Nach seiner Ansicht hat die aktuelle Misere ihre Ursachen nicht in der fehlenden Vierspurigkeit der B10, sondern in den unzulänglichen Vorarbeiten der zuständigen Planungs- und Kontrollbehörden – „nach dem Prinzip Augen zu und durch“. Die BI Queichtal nutzt ihre Stellungnahme zu dem Thema hingegen, um zu betonen, wie wichtig es angesichts der sich verschärfenden Klimakrise und der Lage im Biosphärenreservat Pfälzerwald sei, den Güterverkehr zu reduzieren und auf die Schiene zu verlagern. Sollte die B10 vierspurig ausgebaut werden, drohe eine „Lkw-Lawine“ mit prognostizierten 10.000 Lastern pro Tag.

Schiene statt Fernstraße

Ins gleiche Horn bläst Ulrich Mohr vom Bund für Umwelt und Naturschutz (BUND) Südpfalz, der ebenfalls auf die Stellungnahme der BI Vier Spuren jetzt reagiert. Weiss nutze den Verkehrsstress der Queichtalbevölkerung, um Reklame für eine Verkehrspolitik von gestern zu machen, hält Mohr dem Pirmasenser vor. Denn der B10-Ausbau würde zur Folge haben, dass noch mehr Transitverkehr zwischen Osteuropa und Atlantik mitten durch die Pfalz rausche, ohne dass die regionale Wirtschaft davon profitiere. Vielmehr könne sich die Region mit der Fertigstellung der „Lkw-Schleuder“ einen wachsenden sanften Tourismus im Biosphärenreservat abschminken.

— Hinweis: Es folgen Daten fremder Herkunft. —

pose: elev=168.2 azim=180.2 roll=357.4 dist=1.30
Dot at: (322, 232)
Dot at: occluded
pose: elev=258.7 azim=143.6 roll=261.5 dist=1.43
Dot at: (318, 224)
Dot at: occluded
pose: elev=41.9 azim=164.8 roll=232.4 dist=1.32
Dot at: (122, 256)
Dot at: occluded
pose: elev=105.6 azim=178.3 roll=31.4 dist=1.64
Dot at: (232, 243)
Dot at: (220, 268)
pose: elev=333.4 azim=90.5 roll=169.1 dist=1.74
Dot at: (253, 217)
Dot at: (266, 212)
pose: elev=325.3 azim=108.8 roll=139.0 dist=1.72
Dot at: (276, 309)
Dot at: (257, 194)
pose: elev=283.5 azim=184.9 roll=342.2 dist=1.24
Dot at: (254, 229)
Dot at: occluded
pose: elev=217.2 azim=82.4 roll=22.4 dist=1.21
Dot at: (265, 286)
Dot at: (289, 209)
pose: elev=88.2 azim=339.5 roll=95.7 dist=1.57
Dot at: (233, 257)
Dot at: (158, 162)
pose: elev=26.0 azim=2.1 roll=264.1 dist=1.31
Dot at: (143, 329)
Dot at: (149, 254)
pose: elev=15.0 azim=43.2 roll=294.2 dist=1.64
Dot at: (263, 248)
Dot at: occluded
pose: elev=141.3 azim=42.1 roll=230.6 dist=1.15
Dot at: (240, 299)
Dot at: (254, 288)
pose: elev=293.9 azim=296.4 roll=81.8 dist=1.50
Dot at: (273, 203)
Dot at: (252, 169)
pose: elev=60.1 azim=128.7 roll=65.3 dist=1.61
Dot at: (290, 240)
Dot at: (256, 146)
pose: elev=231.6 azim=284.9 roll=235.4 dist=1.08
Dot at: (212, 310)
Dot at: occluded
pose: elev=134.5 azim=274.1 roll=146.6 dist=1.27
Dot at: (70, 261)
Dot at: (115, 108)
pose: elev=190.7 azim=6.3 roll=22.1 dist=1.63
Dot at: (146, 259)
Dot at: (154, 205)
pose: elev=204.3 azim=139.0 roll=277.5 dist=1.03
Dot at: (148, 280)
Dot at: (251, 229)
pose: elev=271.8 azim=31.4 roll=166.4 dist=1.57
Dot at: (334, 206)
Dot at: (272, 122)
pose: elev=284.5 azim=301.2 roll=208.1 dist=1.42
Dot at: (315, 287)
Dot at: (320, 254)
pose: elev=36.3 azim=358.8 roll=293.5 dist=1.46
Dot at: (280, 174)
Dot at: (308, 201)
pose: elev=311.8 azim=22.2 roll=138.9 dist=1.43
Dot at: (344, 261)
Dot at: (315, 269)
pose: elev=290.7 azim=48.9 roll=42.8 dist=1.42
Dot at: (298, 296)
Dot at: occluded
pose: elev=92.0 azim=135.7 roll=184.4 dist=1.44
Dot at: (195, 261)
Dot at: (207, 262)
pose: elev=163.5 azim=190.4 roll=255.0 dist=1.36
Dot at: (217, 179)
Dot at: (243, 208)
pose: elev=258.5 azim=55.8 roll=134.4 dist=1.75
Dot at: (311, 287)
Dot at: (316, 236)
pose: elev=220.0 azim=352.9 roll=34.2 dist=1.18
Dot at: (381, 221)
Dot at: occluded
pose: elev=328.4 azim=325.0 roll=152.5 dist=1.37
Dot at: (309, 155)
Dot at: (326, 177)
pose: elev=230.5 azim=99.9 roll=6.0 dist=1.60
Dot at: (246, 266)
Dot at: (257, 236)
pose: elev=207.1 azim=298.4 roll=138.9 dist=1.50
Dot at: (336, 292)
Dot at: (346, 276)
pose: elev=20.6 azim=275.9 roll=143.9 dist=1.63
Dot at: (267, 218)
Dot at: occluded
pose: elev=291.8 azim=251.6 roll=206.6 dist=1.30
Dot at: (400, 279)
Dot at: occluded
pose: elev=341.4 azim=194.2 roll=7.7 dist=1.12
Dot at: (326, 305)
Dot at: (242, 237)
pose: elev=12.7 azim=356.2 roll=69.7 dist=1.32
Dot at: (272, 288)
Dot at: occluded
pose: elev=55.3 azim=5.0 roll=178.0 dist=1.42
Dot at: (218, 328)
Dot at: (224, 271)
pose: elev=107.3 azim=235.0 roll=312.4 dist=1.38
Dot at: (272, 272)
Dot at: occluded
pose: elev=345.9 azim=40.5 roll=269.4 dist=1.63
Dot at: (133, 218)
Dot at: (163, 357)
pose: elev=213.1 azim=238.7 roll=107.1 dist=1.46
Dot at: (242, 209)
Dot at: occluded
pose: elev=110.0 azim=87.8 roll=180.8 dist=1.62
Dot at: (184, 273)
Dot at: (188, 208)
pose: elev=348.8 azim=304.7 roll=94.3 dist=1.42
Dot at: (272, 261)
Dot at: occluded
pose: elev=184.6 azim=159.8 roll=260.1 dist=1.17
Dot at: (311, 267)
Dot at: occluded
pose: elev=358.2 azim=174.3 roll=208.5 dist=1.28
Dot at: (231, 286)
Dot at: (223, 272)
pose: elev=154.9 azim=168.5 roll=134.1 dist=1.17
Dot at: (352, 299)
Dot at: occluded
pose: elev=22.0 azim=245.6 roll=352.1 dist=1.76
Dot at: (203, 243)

Zur Bewältigung des Ziel- und Quellverkehrs zwischen Pirmasens und Landau brauche es keine „Autobahn“. Mohr fordert eine zügige und durchgreifende Verkehrswende. Etwa nach Schweizer Vorbild. Dort würden seit Eröffnung des Gotthard-Basistunnels Lkw im Europatransit huckepack auf die Schiene gebracht. „Bei uns gibt es genug Schienenstränge, die für dieses Verfahren geeignet wären. Man müsste sie nur ausbauen, elektrifizieren und modernisieren“, so der BUND-Vertreter.